Projects
Sentiment Analysis of Movie Reviews
Predicting sentiment (positive/negative) of movie reviews using NLP and machine learning. (Scikit-learn, NLTK, Pandas)
This project delved into the application of natural language processing (NLP) techniques for classifying sentiment (positive or negative) within movie reviews. Leveraging key libraries like scikit-learn, NLTK, and Pandas, I meticulously preprocessed the text data, including tokenization, stop word removal, and stemming. To extract meaningful features, I employed the Term Frequency-Inverse Document Frequency (TF-IDF) weighting scheme.
Extensive model exploration revealed a tie between two top performers Support Vector Machines (SVM) with both linear and RBF kernels achieved an impressive accuracy of 89.9%. Due to its simplicity and ease of deployment, I prioritized the linear SVM as the best model. Analysis of the confusion matrix highlights a subtle bias towards positive classifications, presenting an interesting area for further optimization and potential exploration of techniques to address class imbalance.
StudyBuddy
An AI-powered study companion application built with React and Cloudflare Workers, integrating Anthropic’s Console, OpenAi’s API and GroqCloud for all sorts of ai computational activities.
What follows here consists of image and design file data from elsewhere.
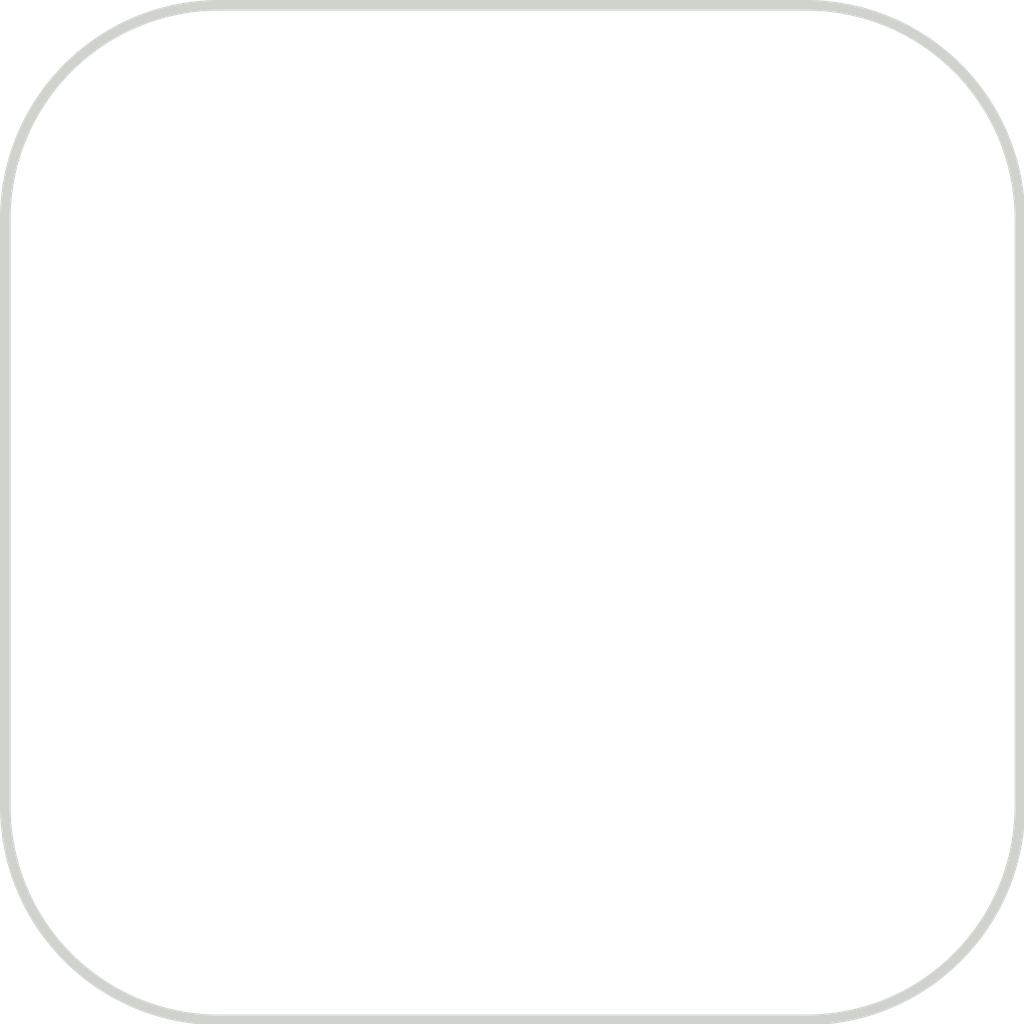
<source format=kicad_pcb>
(kicad_pcb (version 20171130) (host pcbnew 5.1.5)

  (general
    (thickness 1.6)
    (drawings 8)
    (tracks 0)
    (zones 0)
    (modules 0)
    (nets 1)
  )

  (page A4)
  (layers
    (0 F.Cu signal)
    (31 B.Cu signal)
    (32 B.Adhes user)
    (33 F.Adhes user)
    (34 B.Paste user)
    (35 F.Paste user)
    (36 B.SilkS user)
    (37 F.SilkS user)
    (38 B.Mask user)
    (39 F.Mask user)
    (40 Dwgs.User user)
    (41 Cmts.User user)
    (42 Eco1.User user)
    (43 Eco2.User user)
    (44 Edge.Cuts user)
    (45 Margin user)
    (46 B.CrtYd user)
    (47 F.CrtYd user)
    (48 B.Fab user)
    (49 F.Fab user)
  )

  (setup
    (last_trace_width 0.25)
    (trace_clearance 0.2)
    (zone_clearance 0.508)
    (zone_45_only no)
    (trace_min 0.2)
    (via_size 0.8)
    (via_drill 0.4)
    (via_min_size 0.4)
    (via_min_drill 0.3)
    (uvia_size 0.3)
    (uvia_drill 0.1)
    (uvias_allowed no)
    (uvia_min_size 0.2)
    (uvia_min_drill 0.1)
    (edge_width 0.05)
    (segment_width 0.2)
    (pcb_text_width 0.3)
    (pcb_text_size 1.5 1.5)
    (mod_edge_width 0.12)
    (mod_text_size 1 1)
    (mod_text_width 0.15)
    (pad_size 1.524 1.524)
    (pad_drill 0.762)
    (pad_to_mask_clearance 0.051)
    (solder_mask_min_width 0.25)
    (aux_axis_origin 0 0)
    (visible_elements FFFFFF7F)
    (pcbplotparams
      (layerselection 0x010fc_ffffffff)
      (usegerberextensions false)
      (usegerberattributes false)
      (usegerberadvancedattributes false)
      (creategerberjobfile false)
      (excludeedgelayer true)
      (linewidth 0.100000)
      (plotframeref false)
      (viasonmask false)
      (mode 1)
      (useauxorigin false)
      (hpglpennumber 1)
      (hpglpenspeed 20)
      (hpglpendiameter 15.000000)
      (psnegative false)
      (psa4output false)
      (plotreference true)
      (plotvalue true)
      (plotinvisibletext false)
      (padsonsilk false)
      (subtractmaskfromsilk false)
      (outputformat 1)
      (mirror false)
      (drillshape 1)
      (scaleselection 1)
      (outputdirectory ""))
  )

  (net 0 "")

  (net_class Default "This is the default net class."
    (clearance 0.2)
    (trace_width 0.25)
    (via_dia 0.8)
    (via_drill 0.4)
    (uvia_dia 0.3)
    (uvia_drill 0.1)
  )

  (gr_arc (start 55.5 44.5) (end 59.5 44.5) (angle -90) (layer Edge.Cuts) (width 0.2))
  (gr_line (start 44.5 40.5) (end 55.5 40.5) (layer Edge.Cuts) (width 0.2))
  (gr_arc (start 44.5 44.5) (end 44.5 40.5) (angle -90) (layer Edge.Cuts) (width 0.2))
  (gr_line (start 40.5 55.5) (end 40.5 44.5) (layer Edge.Cuts) (width 0.2))
  (gr_arc (start 44.5 55.5) (end 40.5 55.5) (angle -90) (layer Edge.Cuts) (width 0.2))
  (gr_line (start 55.5 59.5) (end 44.5 59.5) (layer Edge.Cuts) (width 0.2))
  (gr_arc (start 55.5 55.5) (end 55.5 59.5) (angle -90) (layer Edge.Cuts) (width 0.2))
  (gr_line (start 59.5 44.5) (end 59.5 55.5) (layer Edge.Cuts) (width 0.2))

)

</source>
StudyBuddy AI is an innovative educational platform designed to revolutionize the way students learn and interact with study materials. Leveraging React for a dynamic frontend and Cloudflare Workers for a serverless backend, this project seamlessly integrates Anthropic’s Claude AI model to provide intelligent, context-aware study assistance. The application offers personalized learning experiences, real-time explanations across various subjects, and chat-based interactions for in-depth topic exploration.
A key technical challenge was implementing a scalable architecture capable of handling real-time AI interactions while maintaining low latency. This was achieved through strategic use of Cloudflare Workers and D1 database for efficient data management and API routing. The project features a sophisticated user authentication system with tiered access levels, integrated with Stripe for seamless subscription management. The application includes features such as chat history management, PDF document analysis, and adaptive responses based on user subscription levels. Ongoing development focuses on enhancing the AI’s contextual understanding of educational content and implementing advanced analytics to track and optimize user learning paths.
Bible-Based Language Model (TBC)
Developing a specialized T5-based language model for biblical text analysis and generation using PyTorch and Hugging Face Transformers.
Current Status: NEED COMPUTE
This project focuses on creating a sophisticated language model tailored for biblical texts and theological analysis. Utilizing the T5 architecture and PyTorch, I implemented a comprehensive data preprocessing pipeline to handle multiple Bible versions and theological texts. The model is designed to perform various tasks including verse completion, thematic analysis, and contextual interpretation of biblical passages.
A hybrid training approach was employed, leveraging transfer learning from smaller to larger models to optimize performance. Custom evaluation metrics were developed to assess the model’s capability in tasks specific to biblical understanding. The evaluation framework provides insights into the model’s performance across different aspects of biblical knowledge and interpretation. While initial results show promise in capturing biblical language patterns, ongoing work focuses on refining the model’s accuracy and contextual understanding.